Russian state TV host Dmitry Kiselyov has a reputation for attacking the West.

Critics call him the "Kremlin's chief propagandist". And like many other top Russian officials, he is on the Western sanctions blacklist.

But the warning he delivered to Washington in last night's edition of his show News of the Week was, even for him, particularly dramatic. "Impudent behaviour" towards Russia may have "nuclear" consequences, he said.

"A Russian takes a long time to harness a horse, but then rides fast," said the news anchor, quoting a famous Russian saying.

By "riding fast", Kiselyov was referring to a string of recent Russian military deployments:

Read more ....

Update: Russia to the US: If you want a confrontation, 'you'll get one everywhere' (Business Insider)

WNU Editor: This BBC post quotes Fyodor Lukyanov (Editor-in-Chief of Russia in Global Affairs) who says what I have been saying for the past 2 or 3 years ....

...."this is the most dangerous situation since the Cold War". "In the Cold War, confrontation was based on understanding of 'red lines'. Today this is not the case.

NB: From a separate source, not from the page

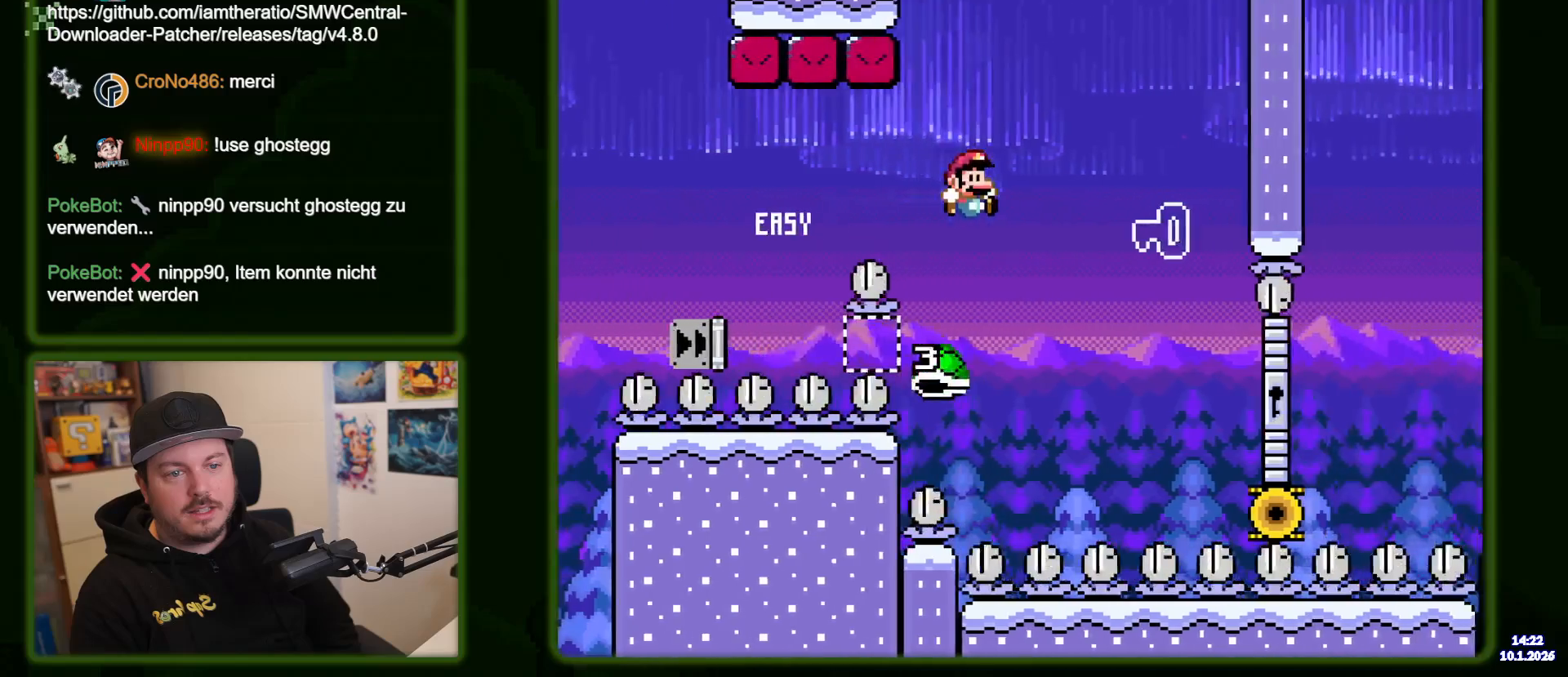
{"buttons": ["B", "Y", "DPAD_LEFT"]}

This absence of red lines and "back-channels" is disturbing .... for it is the "red lines" and "back-channels" that probably helped us avoid a nuclear war during the first Cold War.

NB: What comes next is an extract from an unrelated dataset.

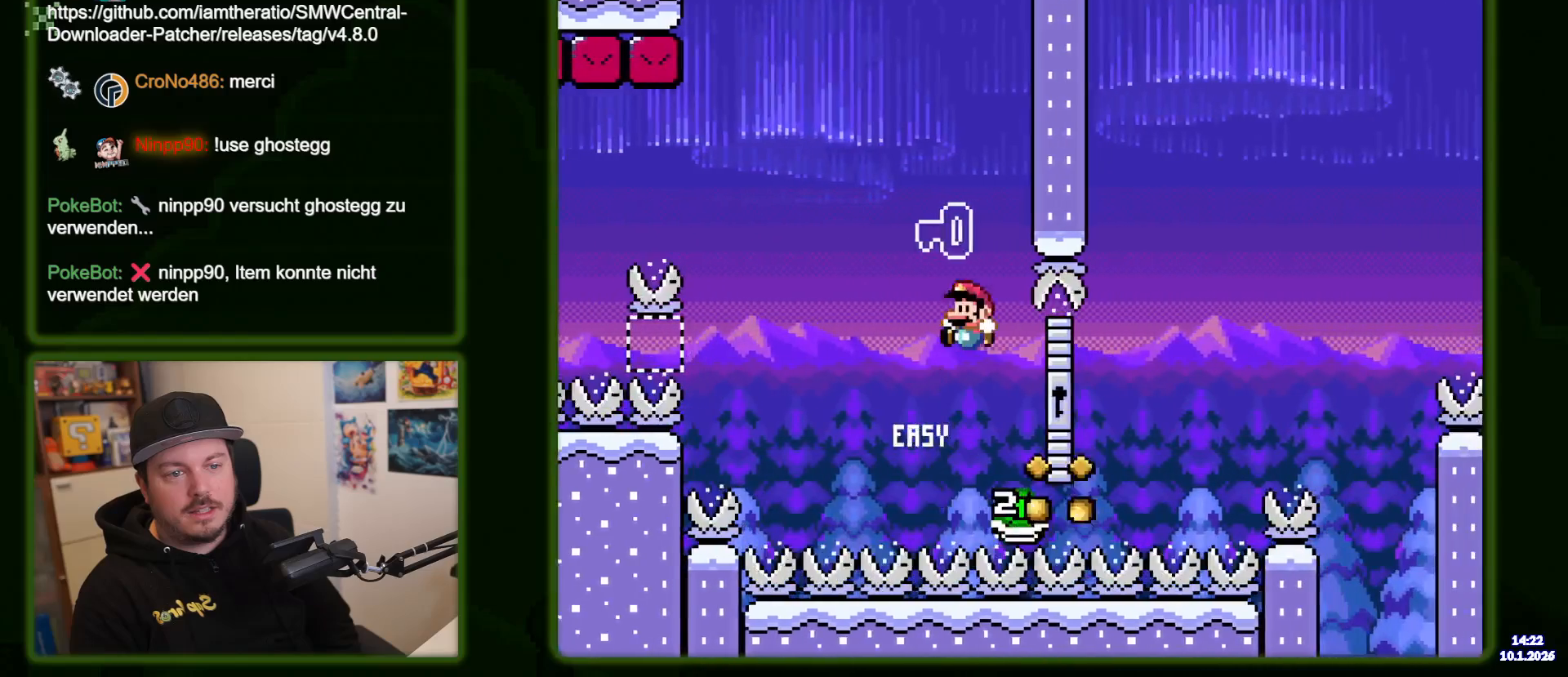
{"buttons": ["B", "Y"], "events": [[100, "DPAD_LEFT", "up"], [300, "DPAD_RIGHT", "down"], [417, "DPAD_RIGHT", "up"]]}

As for Russian state TV host Dmitry Kiselyov and retired Lt Gen Yevgeny Buzhinsky .... their message is now being said by many others .... both in public and private. Does this disturb me .... yes .... and what is even more disturbing is that I see this same sentiment growing in the West .... an eagerness for a confrontation.

Update #2: Russia's top propagandist says US behaviour could have 'nuclear' implications (The Independent).

1 comment:

RRH said...


Now there's a word I haven't heard since my UEL descendant Grandmother was living. The kindest, gentlest soul on earth- until she used that word. Everyone ran for cover when she uttered it, even (especially) my bad ass WW2 combat vet Grandfather.

Too bad those running the show in "the West" don't have nearly as much sense. I'll bet the Russians have a well groomed forsythia with switches that would make Grandma blush.